Ok, that’s enough of that…
She reconfigured her probe and lanced the thing with a short, intense pulse of
microwaves. It ceased moving, and several of the probe readouts on her
wristcomp screen dropped to zero. She unwrapped it and continued her
explanation:

“Now it is safe, dead. When it
touches human skin, it burrows underneath like my
medprobe
does, the
part of my suitpack used for healing, and follows the blood to the heart. After
killing, it leaves the body and probably seeks another target. How very
…clever.”

“Made from a device for healing.
How very
wicked
.” Issthe closed her eyes, and held one slim white hand a
few centimeters over the ruined device. “It tastes like those bodies we have
been collecting, a faint, cold, distant hate.

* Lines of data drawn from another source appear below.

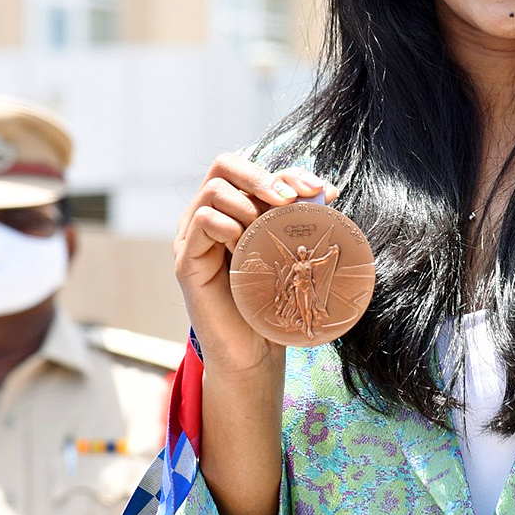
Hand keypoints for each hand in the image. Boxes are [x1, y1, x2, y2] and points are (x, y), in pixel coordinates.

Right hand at [173, 153, 338, 376]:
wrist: (254, 349)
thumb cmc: (272, 298)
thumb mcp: (289, 250)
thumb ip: (300, 219)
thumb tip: (327, 190)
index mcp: (232, 209)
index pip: (251, 169)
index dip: (284, 171)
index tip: (316, 189)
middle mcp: (207, 215)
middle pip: (224, 165)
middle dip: (262, 176)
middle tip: (289, 199)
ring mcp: (192, 236)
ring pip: (214, 190)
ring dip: (248, 204)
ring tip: (265, 232)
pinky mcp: (186, 260)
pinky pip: (203, 220)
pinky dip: (230, 225)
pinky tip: (245, 246)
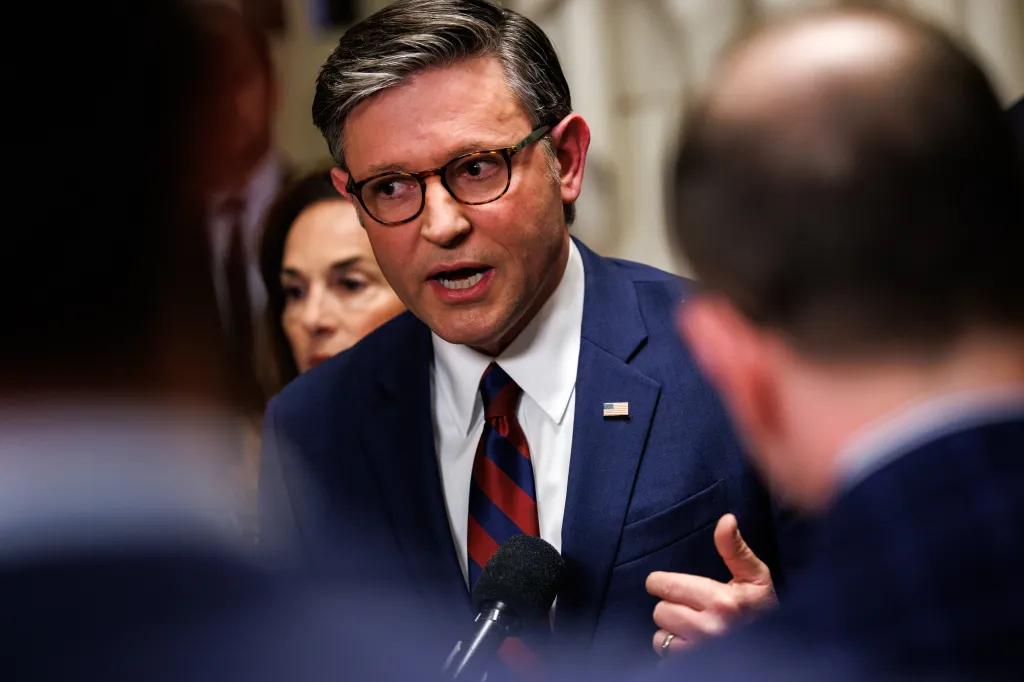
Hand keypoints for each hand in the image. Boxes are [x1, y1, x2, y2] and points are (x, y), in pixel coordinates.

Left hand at [646, 513, 776, 657]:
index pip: (664, 585)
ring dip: (672, 631)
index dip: (664, 583)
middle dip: (672, 607)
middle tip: (692, 607)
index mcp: (721, 601)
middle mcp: (709, 629)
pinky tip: (692, 645)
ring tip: (693, 627)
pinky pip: (666, 658)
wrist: (780, 648)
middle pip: (660, 611)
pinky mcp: (695, 668)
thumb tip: (726, 519)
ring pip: (660, 637)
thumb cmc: (763, 609)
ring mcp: (701, 652)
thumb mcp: (755, 576)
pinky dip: (675, 652)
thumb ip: (734, 548)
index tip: (674, 585)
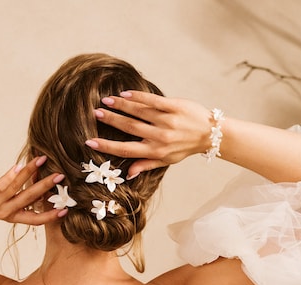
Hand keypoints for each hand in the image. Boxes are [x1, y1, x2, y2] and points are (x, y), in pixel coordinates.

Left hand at [0, 156, 67, 224]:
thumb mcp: (2, 199)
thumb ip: (18, 195)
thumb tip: (39, 182)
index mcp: (11, 216)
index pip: (35, 219)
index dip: (50, 216)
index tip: (65, 209)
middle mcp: (4, 214)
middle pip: (30, 200)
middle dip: (46, 187)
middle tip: (60, 176)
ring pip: (18, 189)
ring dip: (31, 173)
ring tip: (42, 160)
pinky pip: (1, 185)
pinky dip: (11, 175)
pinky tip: (19, 165)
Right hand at [86, 91, 213, 175]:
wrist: (210, 134)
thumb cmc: (185, 148)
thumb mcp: (166, 161)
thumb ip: (145, 165)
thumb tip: (127, 174)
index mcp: (155, 152)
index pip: (126, 150)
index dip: (106, 146)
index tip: (90, 142)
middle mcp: (160, 137)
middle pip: (129, 127)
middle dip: (111, 120)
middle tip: (96, 113)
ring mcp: (168, 120)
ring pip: (138, 111)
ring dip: (120, 105)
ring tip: (106, 101)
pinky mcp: (175, 106)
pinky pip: (153, 100)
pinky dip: (137, 96)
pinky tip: (125, 94)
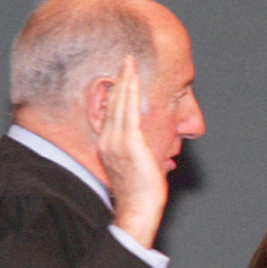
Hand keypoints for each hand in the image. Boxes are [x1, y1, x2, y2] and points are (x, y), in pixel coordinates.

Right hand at [97, 55, 167, 248]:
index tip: (121, 76)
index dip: (116, 92)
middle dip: (119, 80)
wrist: (138, 208)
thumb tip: (159, 154)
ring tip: (129, 62)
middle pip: (113, 103)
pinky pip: (129, 111)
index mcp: (108, 146)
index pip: (111, 112)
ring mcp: (117, 141)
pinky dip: (131, 93)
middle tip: (125, 59)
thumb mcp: (137, 169)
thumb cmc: (141, 193)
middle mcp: (108, 140)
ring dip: (125, 80)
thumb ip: (141, 156)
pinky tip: (133, 79)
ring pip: (119, 103)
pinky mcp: (129, 142)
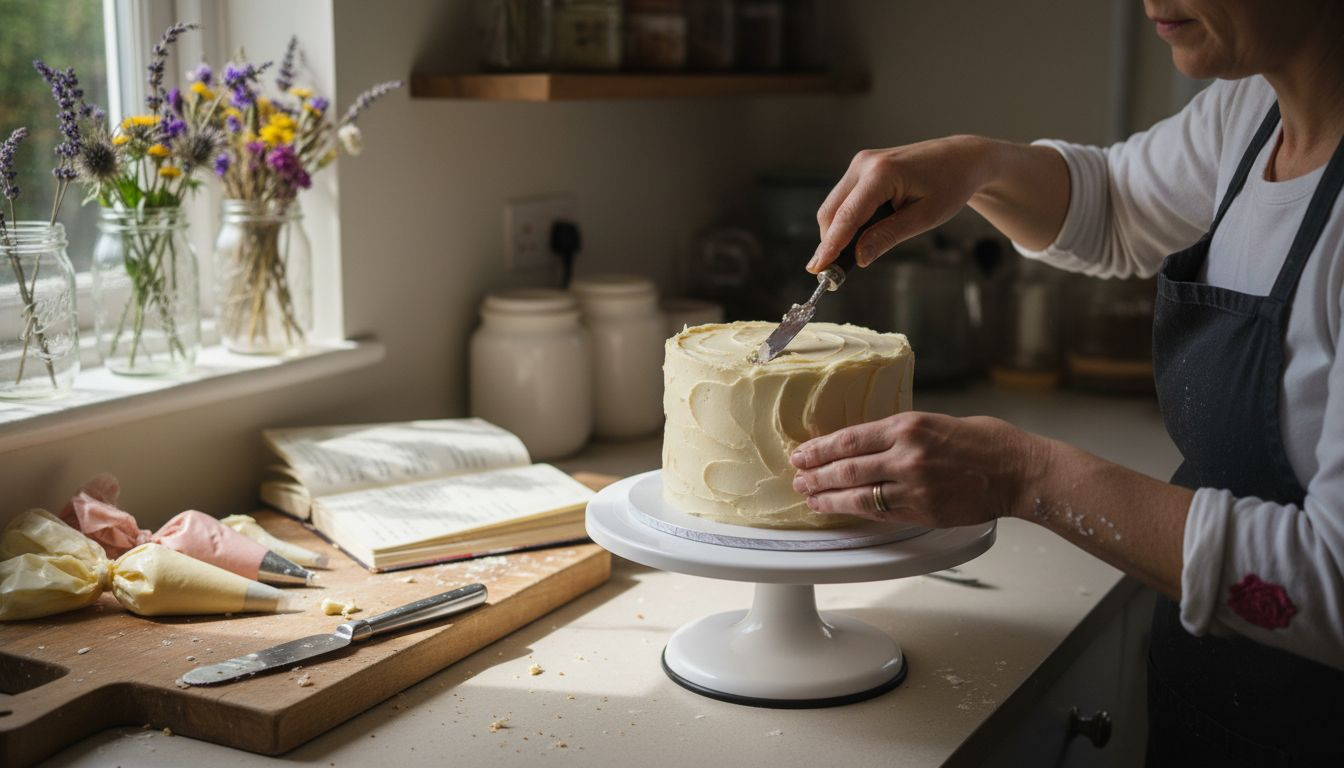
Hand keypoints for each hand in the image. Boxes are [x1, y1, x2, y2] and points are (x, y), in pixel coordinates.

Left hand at [788, 412, 1045, 526]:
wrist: (1018, 470)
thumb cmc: (985, 441)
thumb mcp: (938, 421)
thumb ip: (903, 433)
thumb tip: (870, 443)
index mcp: (908, 426)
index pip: (850, 438)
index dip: (820, 449)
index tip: (802, 453)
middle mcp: (906, 455)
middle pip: (847, 468)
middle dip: (817, 474)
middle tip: (797, 478)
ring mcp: (913, 486)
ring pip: (858, 495)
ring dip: (829, 498)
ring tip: (810, 498)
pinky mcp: (923, 510)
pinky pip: (880, 513)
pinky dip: (856, 512)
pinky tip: (841, 511)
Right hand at [808, 136, 992, 272]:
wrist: (961, 159)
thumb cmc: (950, 186)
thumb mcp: (925, 217)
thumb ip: (888, 236)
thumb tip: (859, 258)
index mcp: (882, 173)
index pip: (847, 216)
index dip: (830, 246)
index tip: (817, 269)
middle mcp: (864, 164)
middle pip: (831, 212)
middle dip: (830, 243)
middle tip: (833, 273)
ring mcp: (860, 164)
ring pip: (834, 207)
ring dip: (838, 233)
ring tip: (854, 256)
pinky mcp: (861, 168)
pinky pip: (844, 200)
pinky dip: (847, 222)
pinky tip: (863, 236)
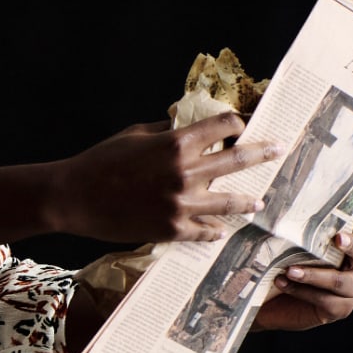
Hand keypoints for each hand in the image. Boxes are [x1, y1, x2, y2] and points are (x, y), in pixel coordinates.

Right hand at [42, 112, 279, 246]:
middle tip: (280, 149)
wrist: (73, 198)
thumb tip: (188, 125)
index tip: (244, 124)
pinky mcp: (170, 229)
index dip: (238, 122)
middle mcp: (185, 172)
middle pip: (238, 159)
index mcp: (176, 142)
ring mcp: (180, 204)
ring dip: (248, 200)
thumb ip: (167, 131)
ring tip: (260, 201)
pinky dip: (215, 230)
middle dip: (264, 151)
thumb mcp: (135, 135)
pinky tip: (223, 229)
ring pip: (229, 201)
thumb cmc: (100, 161)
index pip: (225, 125)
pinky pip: (204, 231)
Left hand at [253, 184, 352, 331]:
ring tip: (289, 270)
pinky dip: (301, 291)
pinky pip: (324, 300)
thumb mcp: (295, 248)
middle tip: (337, 238)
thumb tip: (287, 203)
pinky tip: (282, 283)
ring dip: (313, 275)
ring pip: (339, 281)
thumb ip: (303, 233)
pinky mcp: (341, 309)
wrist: (273, 303)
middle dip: (350, 243)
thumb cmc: (288, 267)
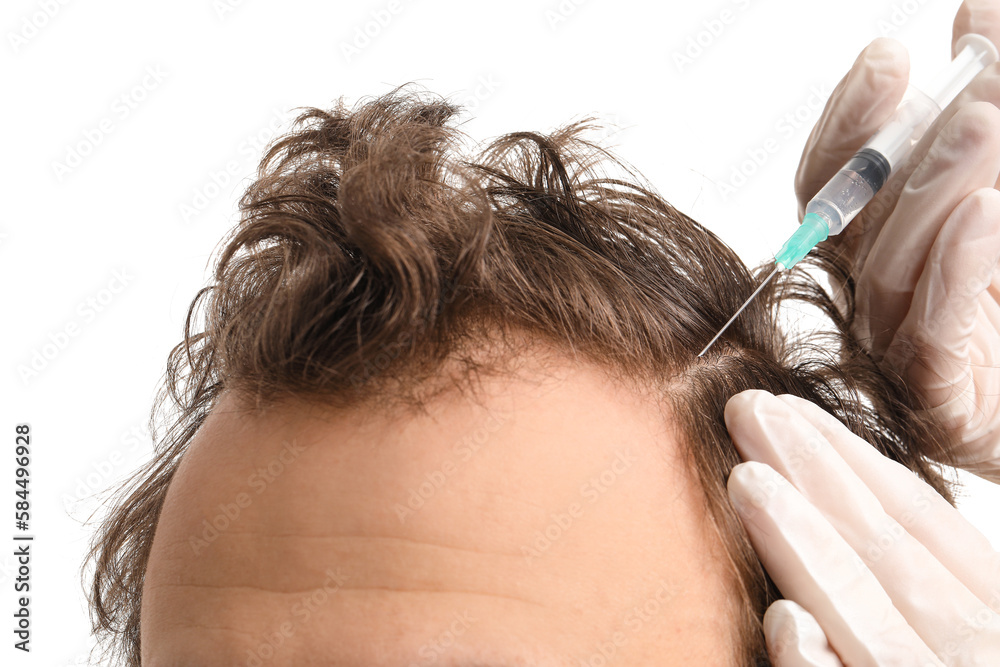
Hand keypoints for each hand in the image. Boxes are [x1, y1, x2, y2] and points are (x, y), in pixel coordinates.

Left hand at [724, 390, 999, 665]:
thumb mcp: (948, 625)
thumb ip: (906, 590)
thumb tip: (814, 546)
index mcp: (987, 620)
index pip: (920, 526)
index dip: (856, 462)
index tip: (790, 410)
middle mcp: (979, 650)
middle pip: (890, 553)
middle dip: (816, 473)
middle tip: (747, 409)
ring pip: (872, 616)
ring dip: (807, 545)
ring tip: (747, 483)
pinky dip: (824, 664)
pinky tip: (786, 622)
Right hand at [794, 1, 999, 479]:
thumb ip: (989, 106)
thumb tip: (975, 10)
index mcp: (876, 246)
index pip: (830, 183)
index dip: (851, 121)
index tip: (888, 57)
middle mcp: (874, 295)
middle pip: (863, 218)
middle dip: (915, 146)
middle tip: (975, 80)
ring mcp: (899, 352)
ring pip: (889, 268)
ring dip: (938, 191)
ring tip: (987, 123)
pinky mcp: (938, 403)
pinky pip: (933, 332)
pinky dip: (956, 271)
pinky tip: (986, 216)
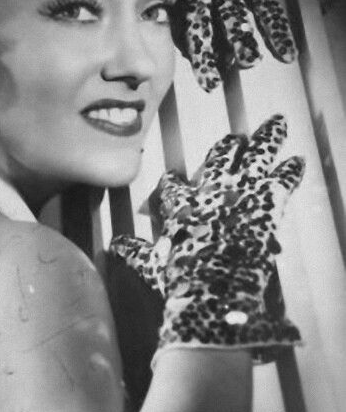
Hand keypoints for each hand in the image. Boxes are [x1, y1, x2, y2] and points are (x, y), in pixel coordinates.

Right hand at [110, 115, 304, 361]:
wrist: (214, 287)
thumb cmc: (180, 278)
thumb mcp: (151, 266)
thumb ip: (134, 252)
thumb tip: (113, 246)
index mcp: (180, 205)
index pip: (172, 185)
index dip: (171, 182)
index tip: (171, 179)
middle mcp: (210, 191)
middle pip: (219, 158)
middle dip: (227, 147)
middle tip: (233, 140)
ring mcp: (240, 192)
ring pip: (255, 155)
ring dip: (267, 139)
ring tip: (277, 124)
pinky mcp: (266, 202)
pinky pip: (282, 180)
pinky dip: (291, 172)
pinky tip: (298, 161)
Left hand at [178, 0, 331, 90]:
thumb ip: (184, 22)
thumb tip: (197, 58)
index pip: (199, 28)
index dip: (204, 57)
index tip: (210, 85)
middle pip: (234, 17)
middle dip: (242, 40)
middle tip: (249, 61)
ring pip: (265, 3)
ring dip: (275, 30)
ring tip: (286, 55)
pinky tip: (331, 3)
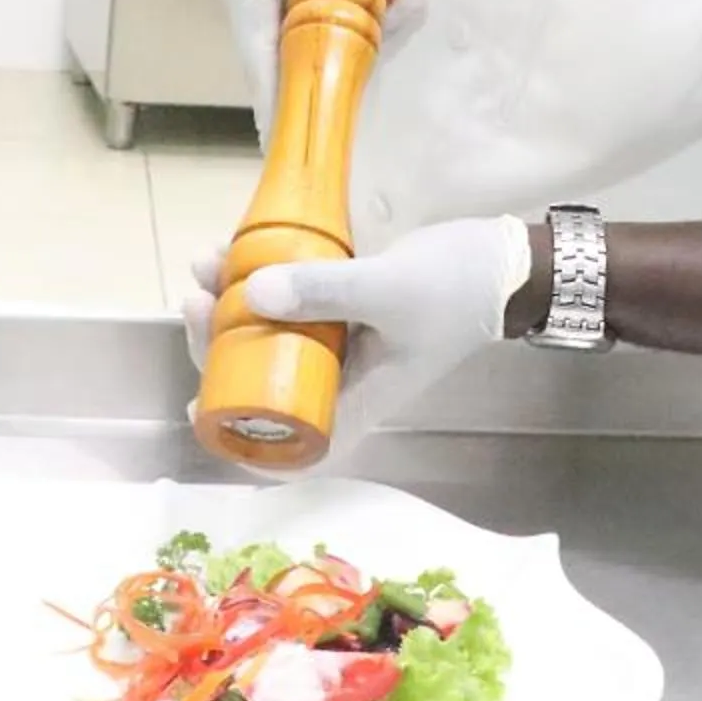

Is this another weapon from the
‘greater Civilium’?”

“Your question carries a deserved
condemnation, Issthe. But by Civilium law,
no
weapon can be active
within the body of a sentient being. There is an outlawed weapon which throws a
similar device. But this thing, I believe, was improvised from a medical
probe’s design, and manufactured for this specific job. When word of this gets
back to the Civilium court, the Kruss will be punished.” Issthe’s eyes looked
bottomless and very disappointed, somewhat sad, as though some student had
failed a critical test.

At the pause, Peetha asked,
“Warmaster, how do we fight it?”

“We cannot, Peetha. There is no
good defense. I alone would be safe in my suit, until I opened the helmet or
got out to sleep or urinate. But unless you happen to see it land, it will seek
you by breath and scent. It will crawl over your armor and find skin. Then you
die. That man you brought is the only one to survive an attack, and that only
through luck and at a terrible cost. I want him honored as one injured in
battle, for that is exactly what has happened to him.